Excerto da fonte:
^^^^

A queda da atual Istambul, que era então tida como a Segunda Roma, e a sua transformação na capital do califado muçulmano que durou até ao fim do Império Otomano em 1923, é um daqueles acontecimentos que muda o mundo. Seja como for, parece uma coisa enterrada lá há cinco séculos e meio.
Exceto, é claro, se formos um dos políticos que se toma por herdeiro dos imperadores de outras eras, seja Recep Tayip Erdogan da Turquia, seja Vladimir Putin da Rússia. Nesse caso, os 563 anos da Queda de Constantinopla — nem sequer uma data redonda — terão de ser forçosamente usados para marcar o seu simbolismo político presente e excitar a base nacionalista de cada país.
Chamou a atenção de alguns jornalistas a celebração massiva que Erdogan promoveu na Turquia no passado domingo, e que contou já com a presença do seu novo primeiro-ministro, agora que as últimas réstias da existência de qualquer outro vulto no seu partido foram afastadas. Mais de um milhão de pessoas saiu às ruas para lembrar a conquista de Constantinopla; os opositores de Erdogan detetaram rapidamente um claro sabor neo-otomano nos discursos e na simbólica comemorativa. Erdogan fez um discurso em que atacou a contraceção e o planeamento familiar e disse claramente que a Turquia iria usar a natalidade “como o meu Deus quer e o seu amado profeta anunciou” enquanto ferramenta política para a nova Turquia. No dia seguinte, Erdogan anunciou que os seus antigos aliados gulenistas (uma corrente meio-sectária-meio-moderada do islamismo turco) deveriam ser considerados “terroristas”. Juntando esses novos milhões de “terroristas” turcos aos milhões de já conhecidos “terroristas” curdos, isto não pode acabar bem.
Pouca gente notou, porém, que Vladimir Putin decidiu visitar o sagrado Monte Athos na Grécia (uma península de 45 quilómetros em plena UE onde as mulheres não podem entrar) e nessa viagem decidiu dedicar-se a um antigo passatempo dos czares: posar como protetor dos ortodoxos na região (sendo Moscovo a “terceira Roma”, depois de Constantinopla). Para enfatizar bem o simbolismo, Putin decidiu sentar-se no trono que pertenceu aos imperadores bizantinos derrotados pelos otomanos.

^^^^

Pedido de trabalho 1:
Responda, com base no excerto sobre a Queda de Constantinopla, às seguintes perguntas:
(a) Quantos anos da Queda de Constantinopla se assinalavam nas comemorações referidas?
(b) Quantas pessoas saíram às ruas na Turquia para lembrar a conquista de Constantinopla?
(c) Que extensão tem a península do Monte Athos visitada por Vladimir Putin?
Pedido de trabalho 2: Reproduza fielmente o trecho do excerto, começando nas palavras "Exceto, é claro, se" e terminando após as palavras "de cada país.".

Dados para análise:
^^^^

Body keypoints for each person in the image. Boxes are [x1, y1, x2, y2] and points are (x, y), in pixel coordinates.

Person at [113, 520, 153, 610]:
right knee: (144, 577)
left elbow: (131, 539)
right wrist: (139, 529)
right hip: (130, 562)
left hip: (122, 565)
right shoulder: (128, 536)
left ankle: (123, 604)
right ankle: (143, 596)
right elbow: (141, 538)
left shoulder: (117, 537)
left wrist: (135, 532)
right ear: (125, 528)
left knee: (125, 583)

^^^^

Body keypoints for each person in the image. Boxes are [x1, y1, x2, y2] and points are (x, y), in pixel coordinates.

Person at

^^^^

Área de resposta 1:
(a) 563 anos.
(b) Mais de um milhão de pessoas.
(c) 45 quilómetros.

Área de resposta 2:
Exceto, é claro, se formos um dos políticos que se toma por herdeiro dos imperadores de outras eras, seja Recep Tayip Erdogan da Turquia, seja Vladimir Putin da Rússia. Nesse caso, os 563 anos da Queda de Constantinopla — nem sequer uma data redonda — terão de ser forçosamente usados para marcar o seu simbolismo político presente e excitar a base nacionalista de cada país.